I know that the father of the girl has insurance, and he sounds like a pretty nice guy. He called my cellphone yesterday while we were in the ER, left a voicemail, and he apologized profusely, said he will do anything that is needed on his end to make this a quick process for us, and all the other right stuff that people say when they think they've encountered a shitstorm.

What kills me is that, where I'm from, 16 year olds have to have an adult passenger accompanying them if they (the 16 year old) are driving themselves. She had another 16 year old accompanying her.

I feel really awful for the father; I know I would hate, hate, hate being in his shoes.
posted by icarus at 10:35 AM on August 9, 2009

Okay, so if your insurance sucks, here's what you need to do:

- Try to talk to someone else at your insurance company. What your agent said sounds like BS to me. (And in the future, I would recommend Geico - I don't pay that much but they are really nice and helpful.)

If that doesn't work...

- Call her insurance company and file a claim. You'll probably need to give an oral statement, send the police report, etc.

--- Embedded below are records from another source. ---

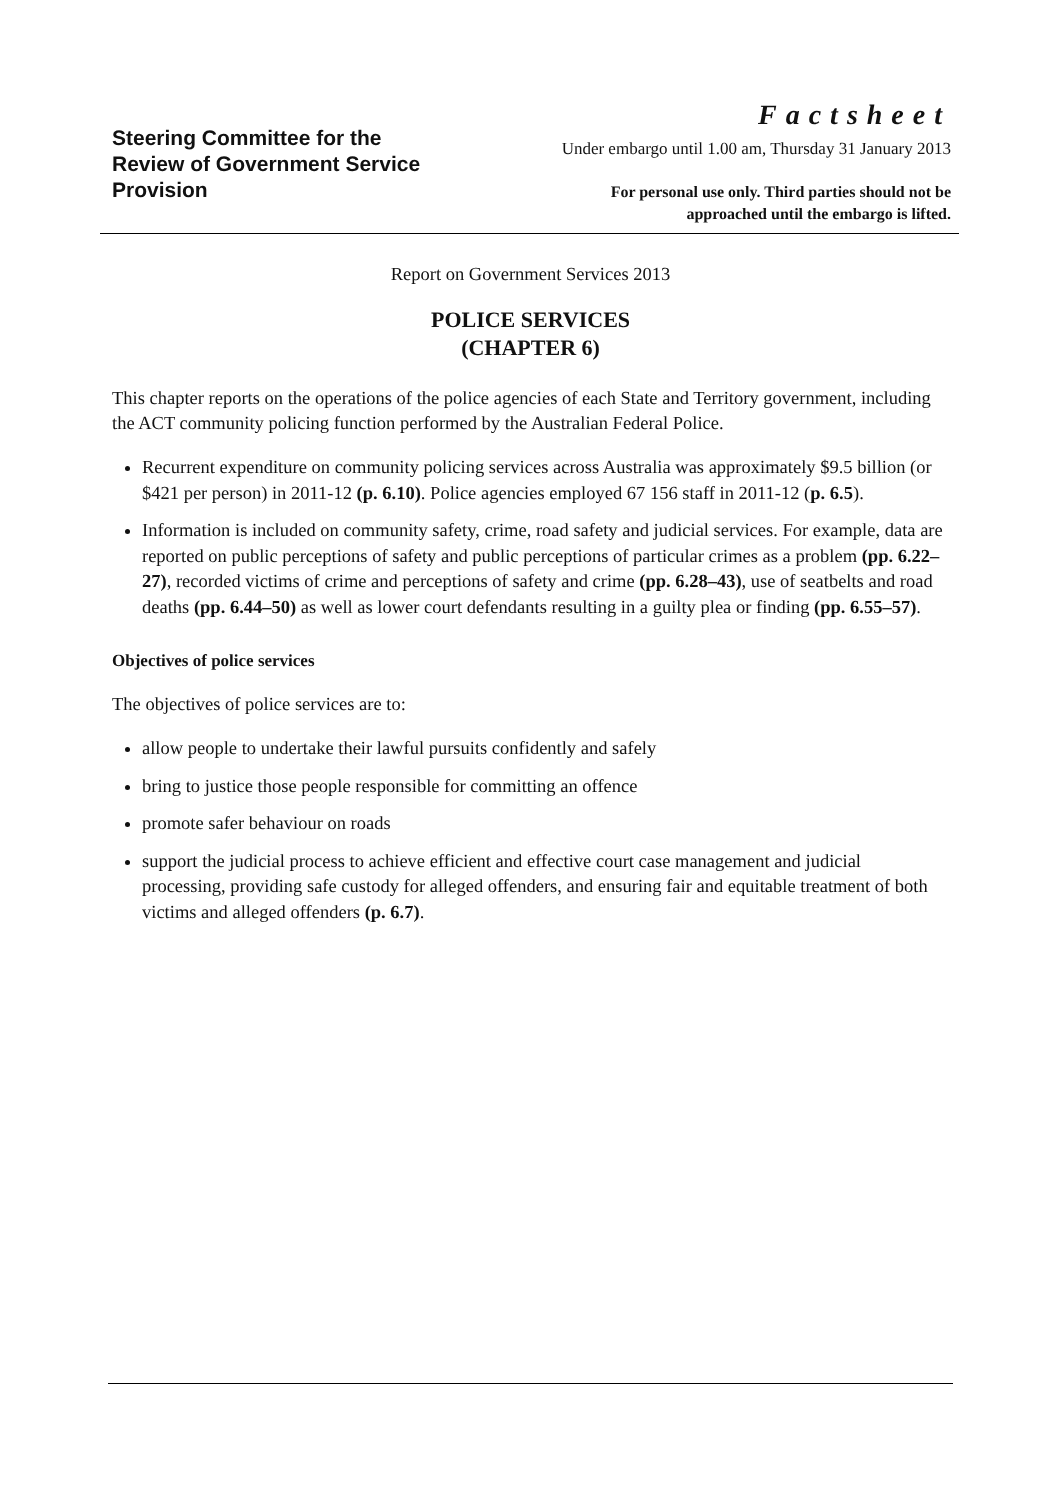Steering Committee for the
Review of Government Service
Provision
Factsheet
Under embargo until 1.00 am, Thursday 31 January 2013
For personal use only. Third parties should not be
approached until the embargo is lifted.
Report on Government Services 2013
POLICE SERVICES
(CHAPTER 6)
This chapter reports on the operations of the police agencies of each State and Territory government, including the ACT community policing function performed by the Australian Federal Police.
Recurrent expenditure on community policing services across Australia was approximately $9.5 billion (or $421 per person) in 2011-12 (p. 6.10). Police agencies employed 67 156 staff in 2011-12 (p. 6.5).
Information is included on community safety, crime, road safety and judicial services. For example, data are reported on public perceptions of safety and public perceptions of particular crimes as a problem (pp. 6.22–27), recorded victims of crime and perceptions of safety and crime (pp. 6.28–43), use of seatbelts and road deaths (pp. 6.44–50) as well as lower court defendants resulting in a guilty plea or finding (pp. 6.55–57).
Objectives of police services
The objectives of police services are to:
allow people to undertake their lawful pursuits confidently and safely
bring to justice those people responsible for committing an offence
promote safer behaviour on roads
support the judicial process to achieve efficient and effective court case management and judicial processing, providing safe custody for alleged offenders, and ensuring fair and equitable treatment of both victims and alleged offenders (p. 6.7).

- They'll send a representative to the tow yard to check out your car and assess the damage and how much it is worth. You are going to want to get a 2nd and a 3rd opinion on this, but you may have to pay for this yourself.

- Ask her insurance company if they reimburse for a rental, medical bills, etc.
posted by k8t at 6:26 PM on August 9, 2009

What kills me is that, where I'm from, 16 year olds have to have an adult passenger accompanying them if they (the 16 year old) are driving themselves. She had another 16 year old accompanying her.

Don't let this bother you. She could have still done this with an adult in the car. Don't get hinged on the what-ifs, rather focus on the future and getting things resolved. Be polite with her father, but be careful. You don't want to get too cozy when you may have to be opposed to each other later.